B) As to the number of lessees who consented to the application for approval for conversion in lots of this case
A lessee eligible to apply for approval of conversion for sale in lots pursuant to Article 21(5) of the former Rental Housing Act refers to a lessee who has entered into a lease contract with a rental business operator at the time of applying for approval of conversion for sale in lots, unless any definition is provided for in Article 21(5) of the former Rental Housing Act. As seen earlier, the Defendant asserted that only a lessee who actually resides is a lessee entitled to apply for approval of conversion for sale in lots. However, approval of conversion for sale in lots pursuant to Article 21 of the former Rental Housing Act is merely limited to examining and approving whether a lessee who has preferential right to conversion for sale in lots of the relevant rental housing satisfies the requirements for conversion for sale in lots, and does not approve whether a lessee who has preferential right to conversion for sale in lots has to preferentially convert the relevant rental housing to a lessee. Article 13(1) of the former Enforcement Rule of the Rental Housing Act requires a lessee’s representatives’ representatives’ meeting to “a lessee who does not wish to purchase in lots, such as a certificate of waiver of the sale in lots,” and “documents of resident registration documents.”
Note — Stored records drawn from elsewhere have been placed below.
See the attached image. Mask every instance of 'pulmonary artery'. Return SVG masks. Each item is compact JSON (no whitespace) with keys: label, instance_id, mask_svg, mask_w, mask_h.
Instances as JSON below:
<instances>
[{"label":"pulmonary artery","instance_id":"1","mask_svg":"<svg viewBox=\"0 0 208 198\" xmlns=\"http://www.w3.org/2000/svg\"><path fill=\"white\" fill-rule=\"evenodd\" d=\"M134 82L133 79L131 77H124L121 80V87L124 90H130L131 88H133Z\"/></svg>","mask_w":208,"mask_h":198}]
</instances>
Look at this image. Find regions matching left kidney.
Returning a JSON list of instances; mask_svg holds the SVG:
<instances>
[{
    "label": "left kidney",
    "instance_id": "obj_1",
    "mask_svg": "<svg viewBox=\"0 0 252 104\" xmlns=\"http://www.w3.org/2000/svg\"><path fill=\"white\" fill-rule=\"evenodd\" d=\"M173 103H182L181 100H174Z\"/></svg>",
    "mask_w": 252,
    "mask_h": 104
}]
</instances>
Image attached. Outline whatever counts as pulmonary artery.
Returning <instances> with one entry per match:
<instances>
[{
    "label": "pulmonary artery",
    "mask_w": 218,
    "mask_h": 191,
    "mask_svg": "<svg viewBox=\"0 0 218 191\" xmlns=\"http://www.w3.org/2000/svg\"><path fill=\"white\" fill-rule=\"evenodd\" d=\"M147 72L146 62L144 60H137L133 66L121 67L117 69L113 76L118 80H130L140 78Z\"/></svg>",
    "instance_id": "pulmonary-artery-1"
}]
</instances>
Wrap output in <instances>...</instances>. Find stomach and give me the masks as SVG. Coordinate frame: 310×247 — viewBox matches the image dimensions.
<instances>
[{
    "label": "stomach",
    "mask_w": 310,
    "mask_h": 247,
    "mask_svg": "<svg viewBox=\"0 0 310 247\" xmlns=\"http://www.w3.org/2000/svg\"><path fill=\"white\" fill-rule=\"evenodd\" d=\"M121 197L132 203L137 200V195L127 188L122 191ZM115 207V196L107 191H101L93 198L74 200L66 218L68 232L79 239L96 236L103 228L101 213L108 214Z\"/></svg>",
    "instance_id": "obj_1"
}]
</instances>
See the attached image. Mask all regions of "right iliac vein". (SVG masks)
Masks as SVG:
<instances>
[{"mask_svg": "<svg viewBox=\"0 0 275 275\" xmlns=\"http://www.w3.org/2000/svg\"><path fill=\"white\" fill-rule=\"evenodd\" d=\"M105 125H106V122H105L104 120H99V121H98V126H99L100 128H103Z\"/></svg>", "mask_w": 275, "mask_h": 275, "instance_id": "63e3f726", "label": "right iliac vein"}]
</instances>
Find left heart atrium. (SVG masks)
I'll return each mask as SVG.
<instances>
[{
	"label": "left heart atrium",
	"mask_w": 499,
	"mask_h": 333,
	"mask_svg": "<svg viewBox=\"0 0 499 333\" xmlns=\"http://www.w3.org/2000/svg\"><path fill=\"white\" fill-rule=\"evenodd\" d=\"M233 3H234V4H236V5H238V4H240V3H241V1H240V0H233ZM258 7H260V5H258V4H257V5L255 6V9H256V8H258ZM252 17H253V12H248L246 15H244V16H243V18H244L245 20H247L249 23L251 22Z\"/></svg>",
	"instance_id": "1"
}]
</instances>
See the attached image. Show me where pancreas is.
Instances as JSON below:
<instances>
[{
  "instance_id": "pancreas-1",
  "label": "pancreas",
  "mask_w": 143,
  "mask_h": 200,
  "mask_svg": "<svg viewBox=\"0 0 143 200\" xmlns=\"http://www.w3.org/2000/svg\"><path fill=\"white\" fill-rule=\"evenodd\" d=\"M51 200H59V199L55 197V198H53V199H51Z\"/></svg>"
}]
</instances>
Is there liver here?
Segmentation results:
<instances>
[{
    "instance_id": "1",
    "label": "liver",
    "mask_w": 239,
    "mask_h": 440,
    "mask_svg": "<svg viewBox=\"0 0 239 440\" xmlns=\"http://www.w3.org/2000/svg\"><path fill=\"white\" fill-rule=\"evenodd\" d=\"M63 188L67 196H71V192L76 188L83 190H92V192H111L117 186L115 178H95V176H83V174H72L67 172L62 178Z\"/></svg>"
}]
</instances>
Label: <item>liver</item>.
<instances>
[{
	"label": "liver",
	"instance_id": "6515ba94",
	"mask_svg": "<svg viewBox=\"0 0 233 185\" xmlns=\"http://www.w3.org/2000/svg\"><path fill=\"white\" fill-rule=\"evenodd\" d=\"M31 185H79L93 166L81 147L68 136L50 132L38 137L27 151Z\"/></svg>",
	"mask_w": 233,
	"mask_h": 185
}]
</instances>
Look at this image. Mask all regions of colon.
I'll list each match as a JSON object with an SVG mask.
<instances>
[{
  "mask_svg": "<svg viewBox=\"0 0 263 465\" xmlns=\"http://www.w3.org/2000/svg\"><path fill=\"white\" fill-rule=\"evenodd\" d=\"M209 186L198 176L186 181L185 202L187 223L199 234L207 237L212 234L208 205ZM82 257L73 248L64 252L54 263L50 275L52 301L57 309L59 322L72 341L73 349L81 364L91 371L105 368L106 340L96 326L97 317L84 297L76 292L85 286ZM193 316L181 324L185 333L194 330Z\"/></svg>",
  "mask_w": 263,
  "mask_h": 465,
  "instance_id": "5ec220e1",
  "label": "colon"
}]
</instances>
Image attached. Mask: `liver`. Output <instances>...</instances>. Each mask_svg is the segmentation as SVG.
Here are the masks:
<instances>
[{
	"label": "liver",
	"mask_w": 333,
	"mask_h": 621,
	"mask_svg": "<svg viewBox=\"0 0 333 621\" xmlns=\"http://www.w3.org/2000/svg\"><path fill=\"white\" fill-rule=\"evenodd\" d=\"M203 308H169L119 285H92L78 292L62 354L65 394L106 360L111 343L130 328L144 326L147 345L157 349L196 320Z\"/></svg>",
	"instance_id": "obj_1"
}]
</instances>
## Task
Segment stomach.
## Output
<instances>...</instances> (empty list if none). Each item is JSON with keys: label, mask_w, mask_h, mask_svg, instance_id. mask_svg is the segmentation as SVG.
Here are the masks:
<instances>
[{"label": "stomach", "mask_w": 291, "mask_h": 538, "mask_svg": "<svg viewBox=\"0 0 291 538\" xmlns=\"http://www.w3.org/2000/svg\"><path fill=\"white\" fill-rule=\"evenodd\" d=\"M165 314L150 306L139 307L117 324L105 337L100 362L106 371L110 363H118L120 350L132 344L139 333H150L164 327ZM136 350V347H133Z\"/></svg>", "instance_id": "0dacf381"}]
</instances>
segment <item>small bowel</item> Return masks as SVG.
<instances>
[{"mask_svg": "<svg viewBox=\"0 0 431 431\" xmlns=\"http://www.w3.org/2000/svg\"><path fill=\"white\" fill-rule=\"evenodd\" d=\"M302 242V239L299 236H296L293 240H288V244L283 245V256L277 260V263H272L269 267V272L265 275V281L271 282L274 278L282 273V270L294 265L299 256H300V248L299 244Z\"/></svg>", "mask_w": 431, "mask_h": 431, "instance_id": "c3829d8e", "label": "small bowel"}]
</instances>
The application for approval for conversion for sale in lots in this case requires the consent of at least 458 households (the total number of lessees 686 households x 2/3, and less than one household). In full view of the overall purport of the evidence Nos. 23, evidence Nos. 1, 1, 2, 4, and 5, among the 686 households, the total number of 575 households of the apartment in this case signed and sealed the written consent for conversion for sale in lots. The fact that the 556 households of this case submitted a certificate of personal seal impression to the effect that the 556 households of this court consented to conversion for sale in lots on their own will, and that the 511 households of this court, signed and sealed the written consent for conversion for sale in lots among the lessees at the time of applying for approval for conversion in lots on November 1, 2016, and the 511 households of this case who submitted the certificate of personal seal impression to this court. According to the above facts, it is reasonable to deem that at least the 5111 households consented to the Plaintiff
3. Conclusion
If so, the plaintiff's primary and conjunctive claims are without merit, all of them are dismissed, and the costs of lawsuit are assessed against the losing party including the costs incurred by the supplementary participation. It is so decided as per Disposition.